Another telling incident occurs when Billy returns home from elementary school, where he is unpopular and alienated, to a home where he receives little affirmation and approval. He passionately hugs Woofers, mistakenly believing that the dog is sad and lonely without him.

"You just need some love," says Billy, offering Woofers a treat as he gazes at the dog's blank, uncomprehending face. "You're by yourself all day long, and you must've really missed me, huh, Woofers? Isn't that right? Yes, it is. Yes, it is."

When Woofers responds enthusiastically, jumping up and down in response to the attention and food he receives during this daily greeting ritual, Billy erroneously interprets this as a sign of the dog's agreement with what he is saying.

"Get that dog off my bed right now!" yells Janet, whose repressed awareness of her husband's longtime infidelity has led the pair to sleep in separate beds for the past six years. "Put him out in the yard where he belongs. That's all he wants anyway–to run around, sniffing every tree and bush in the neighborhood!"

"If that dog wants to run around all night long, let him," adds Janet, totally unaware of the transparent nature of her oft-repeated complaint. "He's just going to be scratching at the door all night anyway if you don't let him out. If that's what he wants, why keep him cooped up in a place he obviously hasn't wanted to be for a long time? Who cares what he does all night, so long as he's not doing it here? Let him howl at the moon all night for all I care."

"Must you snipe at him all day long?" Bob responds. "He's had it up to here with all the shouting. Great, now he's whining again. I hope you're happy.

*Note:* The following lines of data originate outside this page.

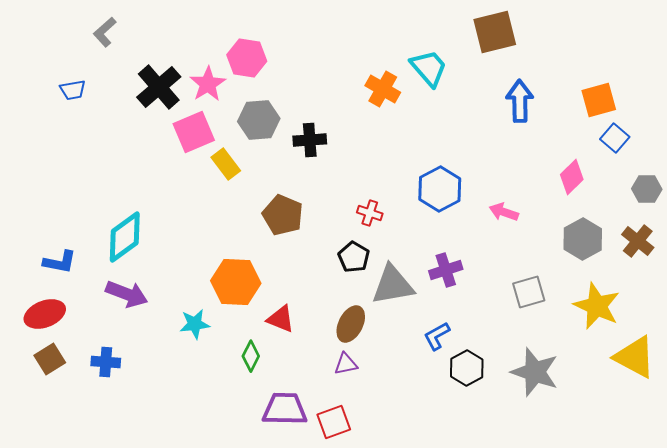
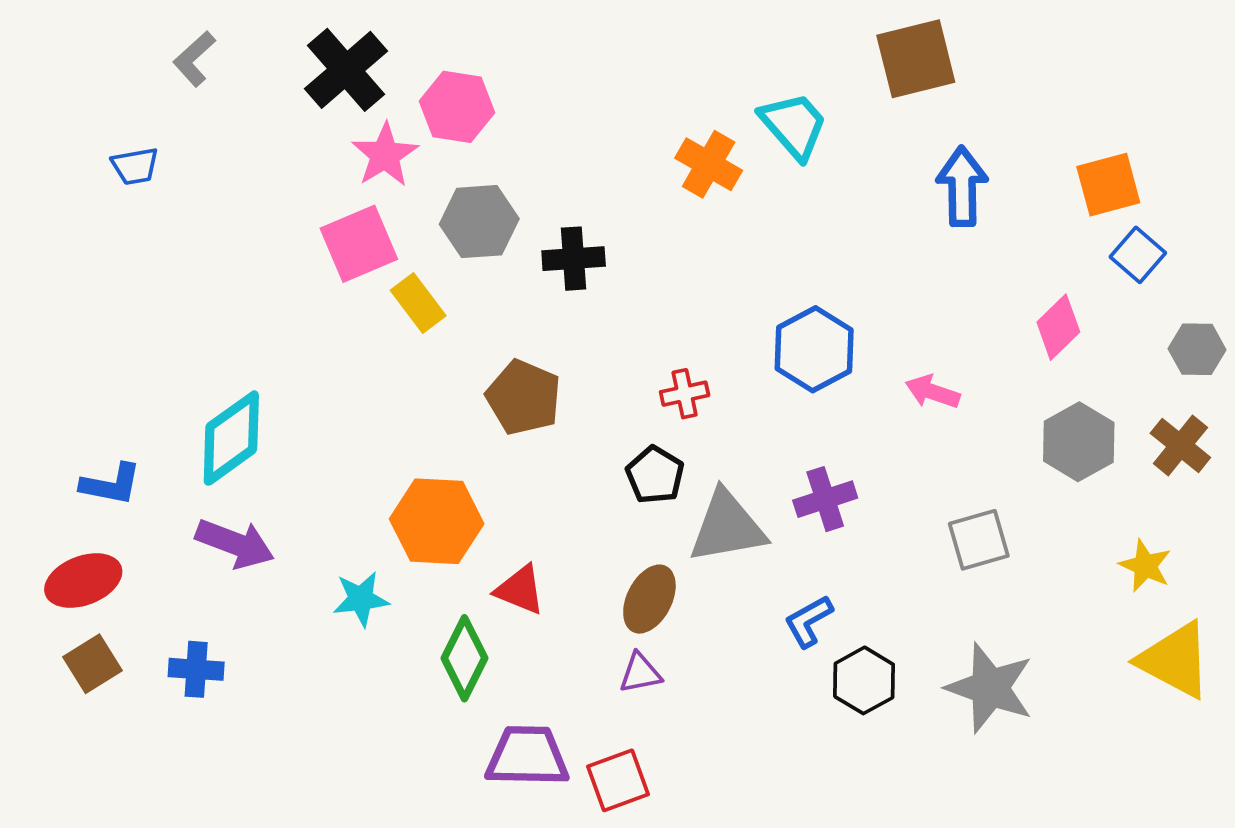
black cross: (159, 87) -> (346, 70), moved
red cross: (370, 213) -> (685, 394), turned -30
yellow star: (597, 306) -> (1145, 566), moved, size x0.6
green diamond: (251, 356) -> (464, 658), size x1.4

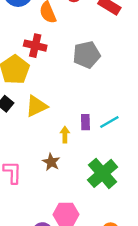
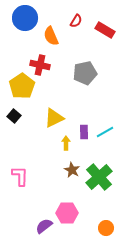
yellow triangle: (36, 106) -> (54, 118), moved
brown star: (51, 162) -> (72, 170), moved

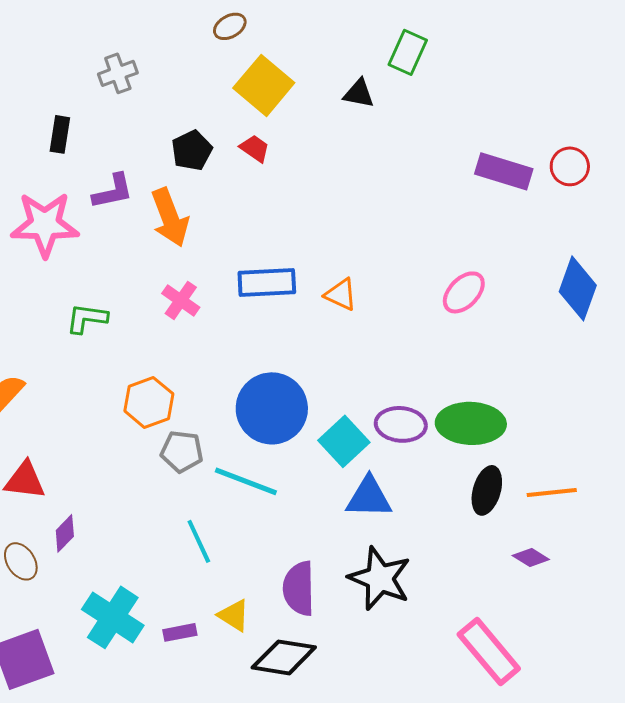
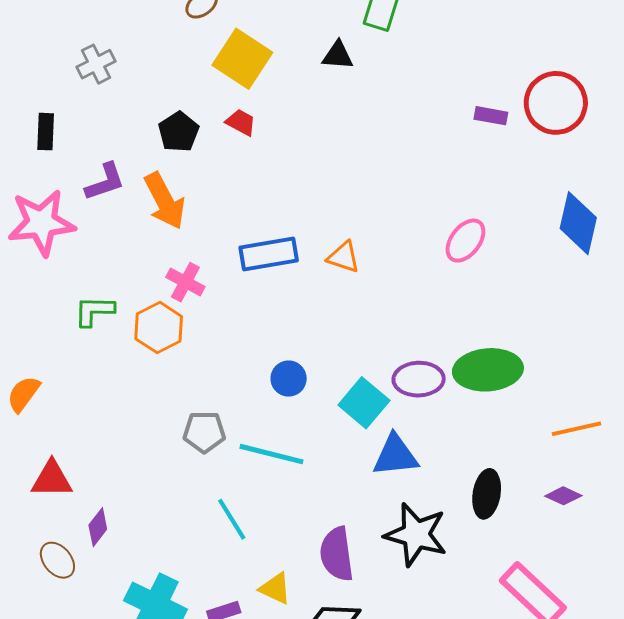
red circle: (570, 166) -> (556, 103), size x1.6
purple rectangle: (504, 171) -> (491, 116), size x0.6
orange hexagon: (149, 402) -> (159, 328), moved
blue circle: (272, 408) -> (289, 379), size x0.5
black ellipse: (487, 490) -> (487, 494), moved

He can't take all this constant noise. Dogs have very sensitive hearing, you know. Look at his face! Can't you see that you're driving the poor animal crazy? No wonder he wants to get out."

Though the Tobins are deeply troubled, they can feel confident that they will not have to confront any of their problems any time soon, thanks to the heroic, if unintentional, role that Woofers plays in their lives.

"To the best of my knowledge, in the annals of modern psychiatric science, there has never been a case of one creature serving as an essential emotional proxy to so many people," Douglas said. "Woofers must indeed be a profoundly exceptional animal. A lesser dog would have cracked under the strain of so many mutually contradictory projections long ago."